We also perform complexity analysis for the proposed method through a quantitative evaluation on the synthetic dataset. The number of people are increased in the scene and reconstruction and segmentation accuracy is calculated for different number of people in the scene as seen in Table 14. The reconstruction and segmentation accuracy slightly decreases with the increase in the number of people in the scene, due to increased occlusion and clutter in the scene.

Fig. 17
figure 17

Reconstruction Results on the Multi-view Synthetic Dataset

Table 14 Quantitative comparison of segmentation and reconstruction accuracy on multi-view synthetic multiple people dataset

4.9 Limitations

Gross errors in initial semantic instance segmentation and 3D pose estimation lead to degradation in the quality of results (e.g. the cars in Juggler2 - Fig. 9).

Small errors in semantic segmentation, initial coarse reconstruction and 3D pose are handled gracefully by the proposed method. This is evident from Fig. 9 where the initial semantic segmentation MRCNN has small errors and the final result of the proposed method improves the semantic segmentation. However, large errors over successive frames in semantic segmentation propagate through the optimization, which reduces the quality of the final segmentation and reconstruction as seen is Fig. 16.The final reconstructions look incomplete because of large errors in initial semantic segmentation.

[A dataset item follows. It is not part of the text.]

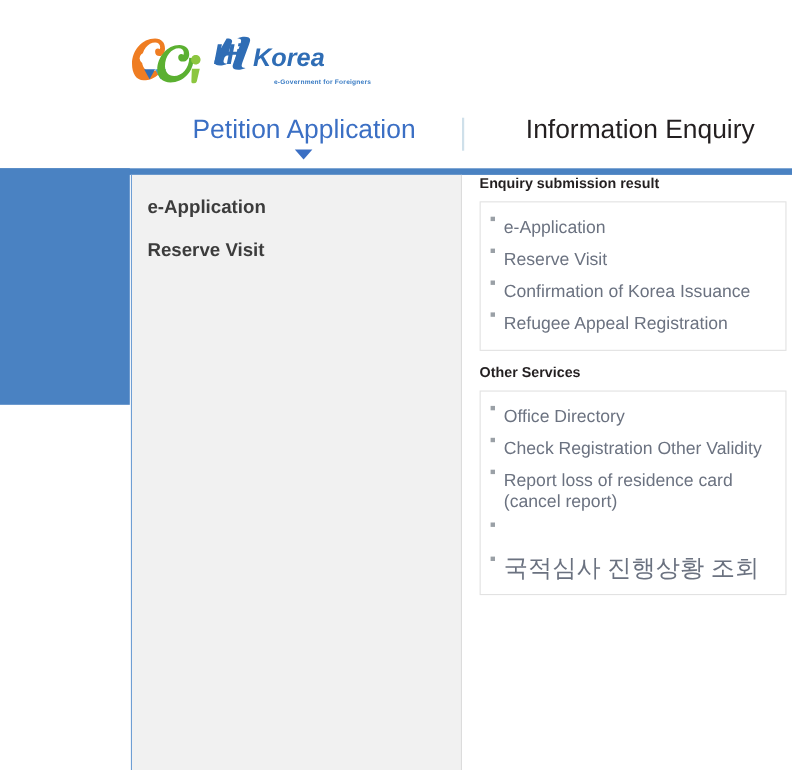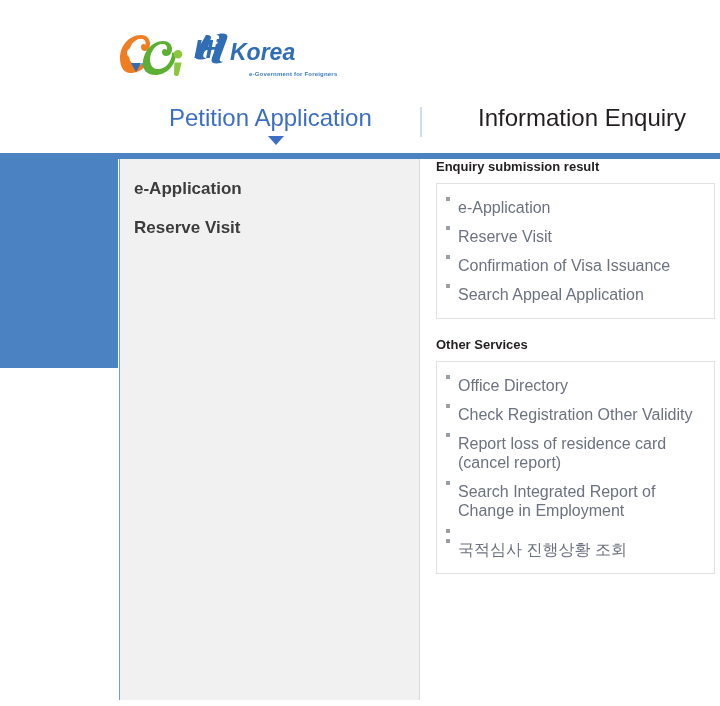"Petition Application" .tab-petition { left: 169px -> 175px }
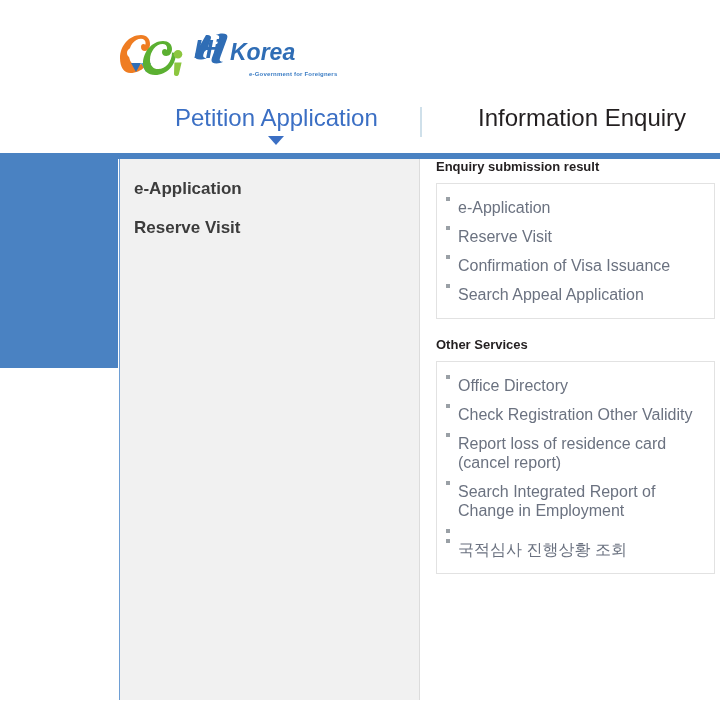"Confirmation of Visa Issuance" span.label { text: Visa -> Korea }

Also errors in the initial coarse reconstruction, for example an incomplete initial coarse reconstruction with missing human limb will lead to incomplete final reconstruction. Gross errors in 3D pose estimation for crowded scenes may lead to errors in the final reconstruction. Failure or errors in key-frame detection only slightly degrades the quality of the flow estimate from the proposed approach. Although 3D human pose helps in robust 4D reconstruction of interacting people in dynamic scenes, current 3D pose estimation is unreliable for highly crowded environments resulting in degradation of the proposed approach.

5 Conclusions

This paper introduced the first automatic method for 4D dynamic scene understanding of multiple interacting people from multi-view video that does not need any ground-truth data for training or manual intervention. A novel joint flow, reconstruction and semantic instance segmentation estimation framework is introduced exploiting 2D/3D human-pose, motion, semantic, shape and appearance information in space and time. Ablation study on the joint optimisation demonstrates the effectiveness of the proposed scene understanding framework for general scenes with multiple interacting people. The semantic, motion and depth information per view is fused spatially across views for 4D semantically and temporally coherent scene understanding. A fully automatic system is presented for multiple view semantic instance segmentation, 4D reconstruction and motion estimation from moving broadcast cameras to allow full 4D scene understanding of in the wild sports data such as soccer. Extensive evaluation against state-of-the-art methods on a variety of complex indoor and outdoor datasets with large non-rigid deformations demonstrates a significant improvement in the accuracy in semantic segmentation, reconstruction, motion estimation and 4D alignment.